Bu bölümler sırasıyla birinci bölümde ‘on vezirin öyküsü’; ikinci bölümde Yezidîlere dair bir açıklama metni; üçüncü bölümde bir fare, kedi ve köpeğe dair bir masal; dördüncü bölüm Yezidîlerin tarihine dair; beşinci bölüm 1872 Antlaşmasına dair ve altıncı bölümde de Yezidîlerin kutsal metinlerini teşkil eden iki kitap olan Kitab-ı Cilve ile Mushaf Reş bulunuyordu. Bu çalışmanın ilk iki bölümü Aramî-Süryanî ve diğer 4 bölüm de Karşunî olarak kaleme alınmıştı.
Oswald Parry Yezidîlerin kutsal metinleri olan Kitab-ı Cilve ve Mushaf Reş adlı kitapların çevirisini daha sonra seyahatlerini kitaplaştırdığı çalışmasına ekledi. (Parry, O.H., 1895) Ama işin garip tarafı bu el yazması daha evvel Yeremya Şamir’ın A.W.Budge’ye sattığı elyazmasından pek farklı değildi. Bu yazmada da ‘on vezirin öyküsü’ geçiyordu.
Oswald Parry seyahat notlarında Yeremya Şamir’in bu metinleri nasıl elde ettiğini tam olarak anlatmadığından epey hayıflandığını yazıyordu. Oswald Parry çalışmasının başında Yezidîlere dair bilgilerini bunların arasında 30 yıl yaşamış yaşlı bir Süryanî rahibinden elde ettiğini aktarıyordu. (Parry, O.H., 1895) Aslında bu yaşlı Süryanî rahibi Bartellalı İshak idi. Bu adam Yezidîlerin, Yakubilerin ve Süryanîlerin beraber yaşadığı Musul’a bağlı Beşika köyünde Süryanî-Katolik rahipti. Bu rahip 1874’de Yezidîlere dair bir araştırma yapmıştı.
Üç bölümden oluşan bu çalışmasının birinci bölümünde Şeyh Adî’nin nesebini ve Laleş’e gelişini anlatılıyor ve diğer iki bölümde de sırasıyla Sincar Dağlarında yaşayan Nesturî topluluklarının nasıl Yezidîleştiğini ile ve Yezidîlerin geleneklerini, inançlarını ve bayramlarını soru-cevap şeklinde anlatılıyordu. İşin garip tarafı bu metin de A.W.Budge’nin ve O.Parry satın aldıkları el yazmalarına benzemekteydi. (Bois, Thomas, 1967)

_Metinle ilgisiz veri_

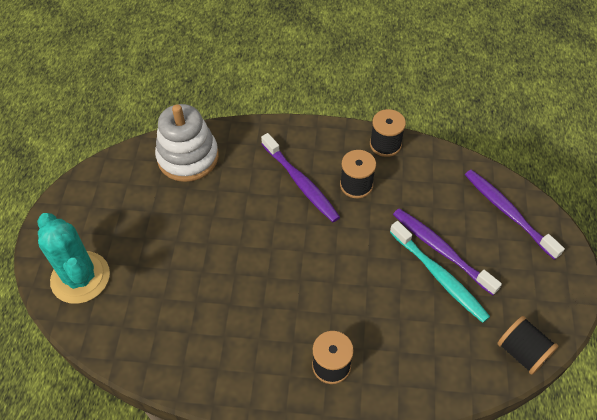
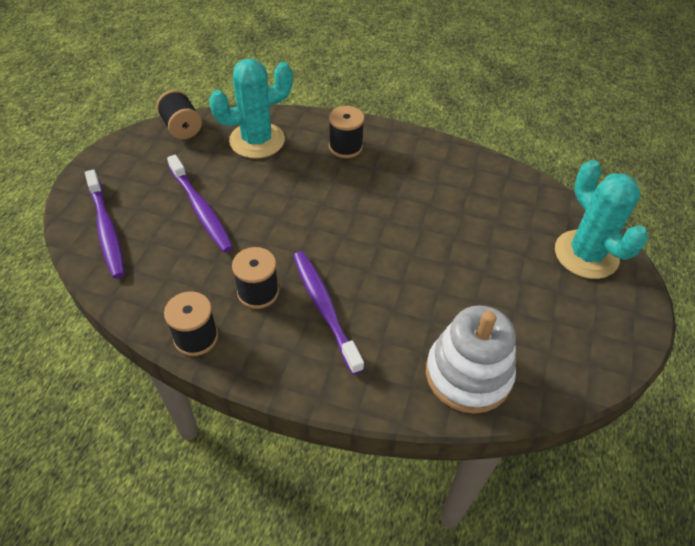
camera: 170 degrees left, 5 degrees down
(431, 352) = (257, 140): none -> turquoise cactus
(439, 276) = (217, 189): turquoise toothbrush -> none

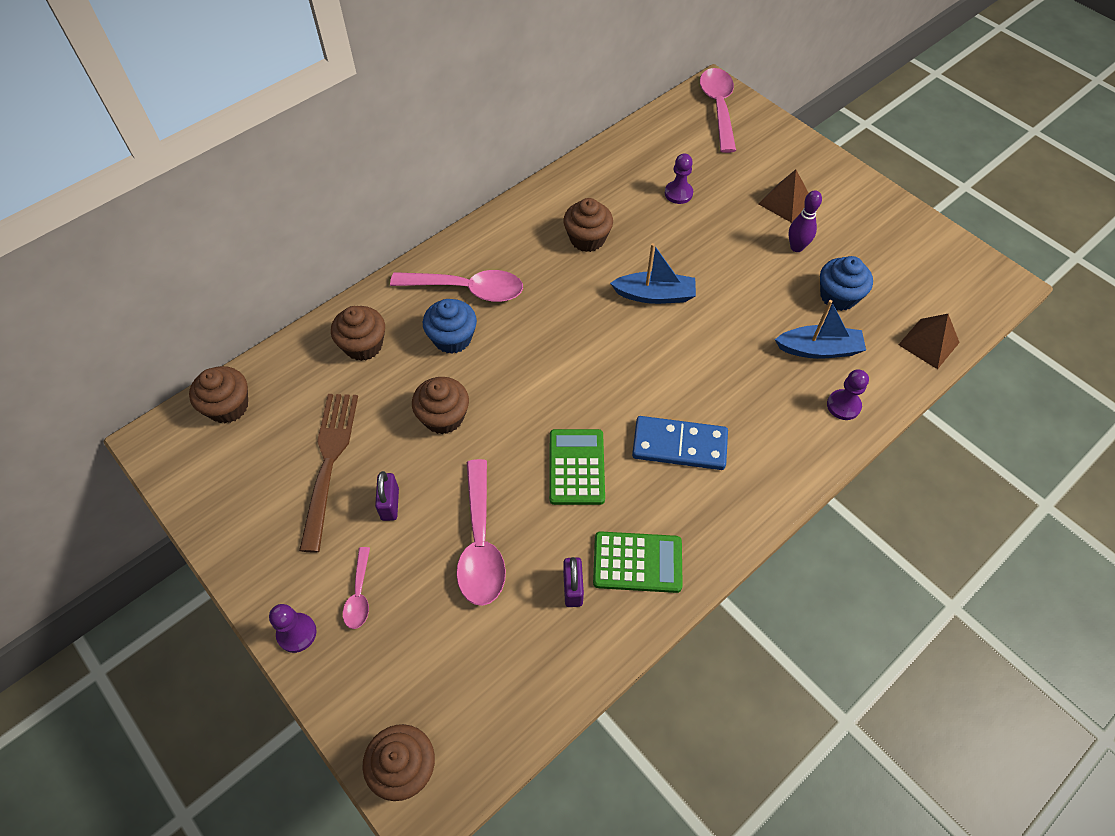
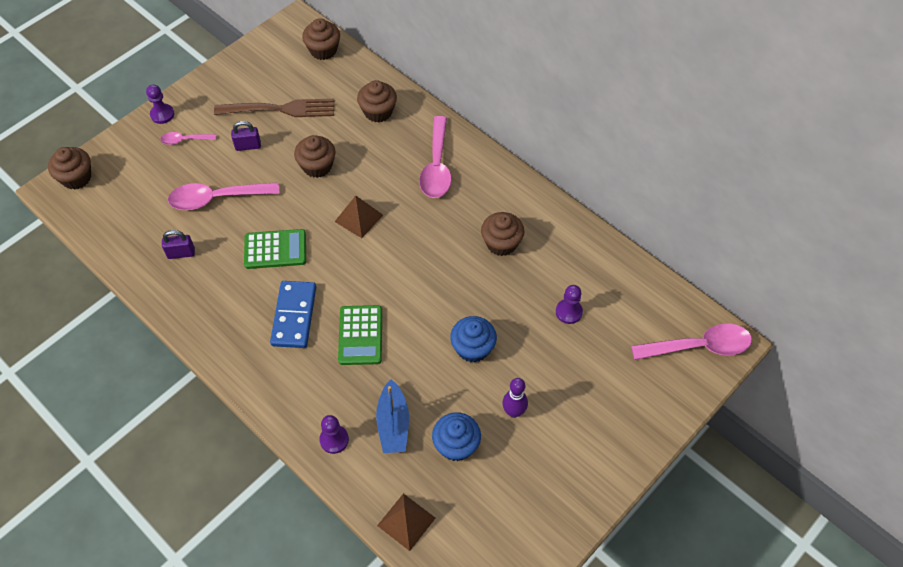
camera: 85 degrees right, 0 degrees up
(452, 338) = (388, 163): blue cupcake -> blue cupcake (473, 348)
(637, 562) = (198, 291): green calculator -> green calculator (360, 335)
(655, 295) = (443, 295): blue boat -> none
(785, 202) = (572, 404): brown pyramid -> brown pyramid (358, 218)

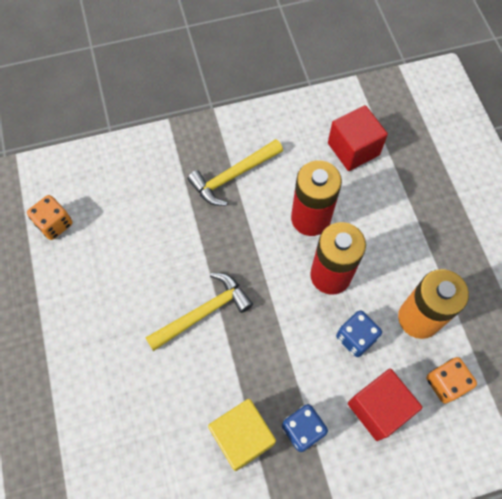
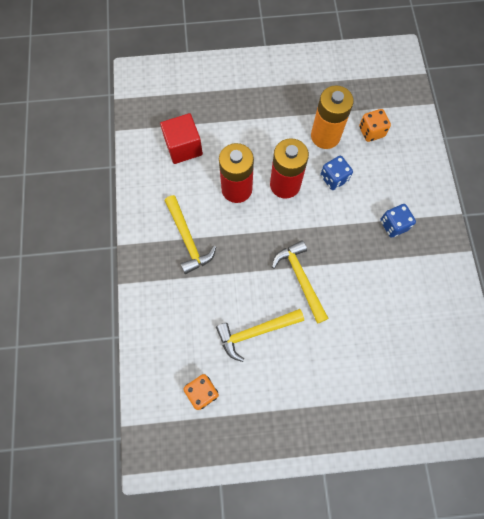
camera: 80 degrees left, 5 degrees up
(128, 269) = (255, 332): none -> yellow hammer
(242, 437) = (395, 265): yellow cube -> none
(378, 408) = (383, 175): red cube -> none

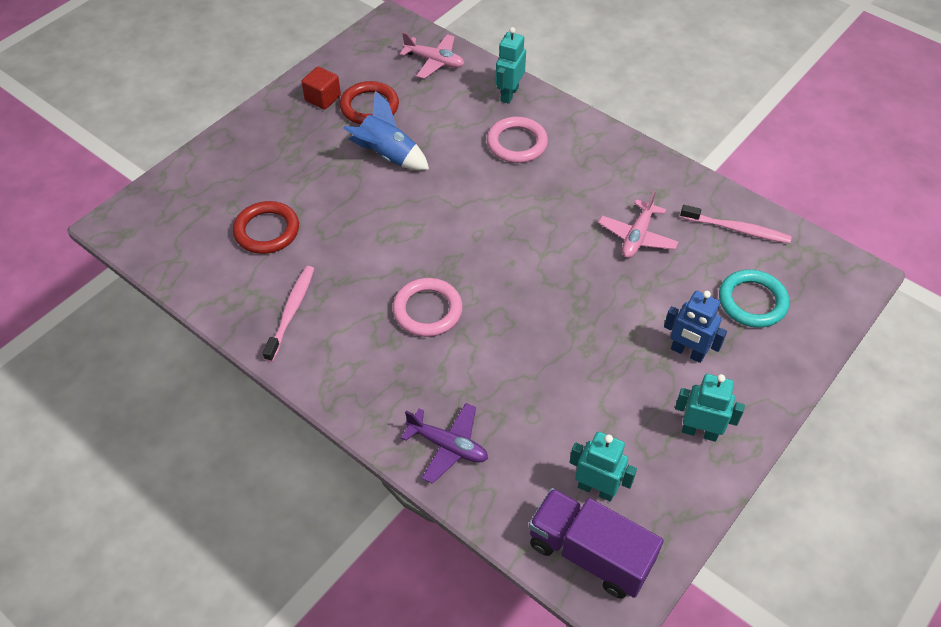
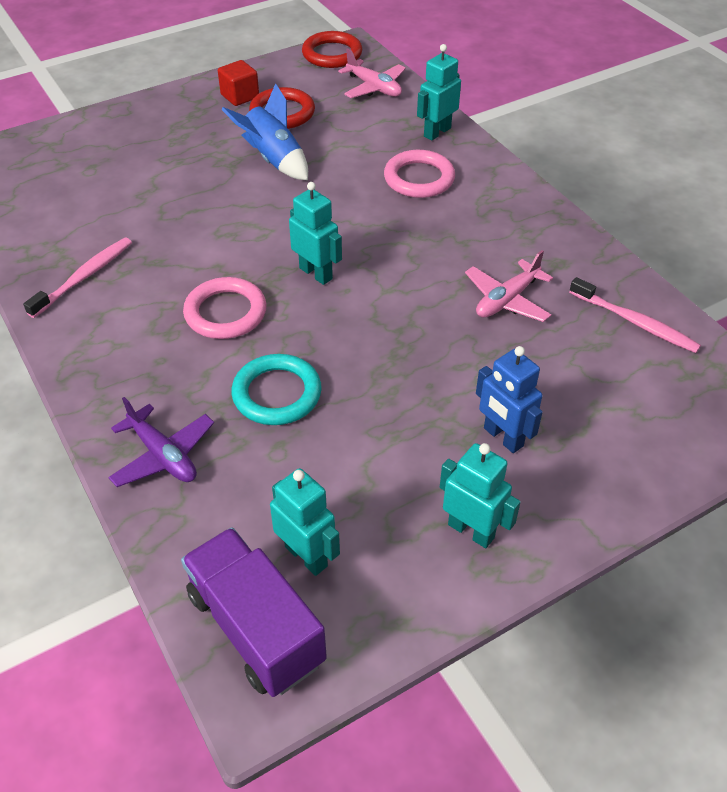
camera: 20 degrees right, 5 degrees down
(267, 231) = (109, 198): red ring -> red ring (332, 54)
(480, 254) = (316, 273): none -> turquoise robot
(752, 301) = (615, 404): turquoise ring -> turquoise ring (277, 394)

Yeremya Şamir de Kitab-ı Cilve ve Mushaf Reş’i nasıl elde ettiğini açıklamıyordu. Aramî-Süryanî dili uzmanı olan Rahip Samuel Cemil (Jamil) Yeremya Şamir’in A.W.Budge’ye verdiği el yazmasını Tur Abidinli Abdülaziz’in Paris Kütüphanesine sattığı elyazmasıyla karşılaştırdığında bu metinlerin birbirinden haberdar olarak yazdıklarını iddia etti. (Guest, S.John, 1993)
Bartellalı İshak’a ait çalışmanın Yezidîlere dair olan üçüncü bölümü kopya edilip tetkik edilmesi için Keldanî Patriğinin Vatikan’daki temsilcisi olan Rahip Samuel Cemil adlı bir Aramî-Süryanî dili uzmanına gönderildi. Samuel Cemil bu metni “Sincar dağı: Meçhul bir halkın hikayesi” adıyla İtalyanca yayınlandı. Samuel Cemil bu topluluk hakkında yeterli bir bilgiye sahip olmadığından çağdaşlarından ne denli geri olduğunu ilk aşamada fark etmemişti. Samuel Cemil ile birlikte İtalyan araştırmacıları da bu konuyla ilgilenmeye başladılar. Ardından Giuseppe Furlani ve M.A. Guidi gibi araştırmacılar bu konuda daha ayrıntılı çalışmalar ortaya koydular.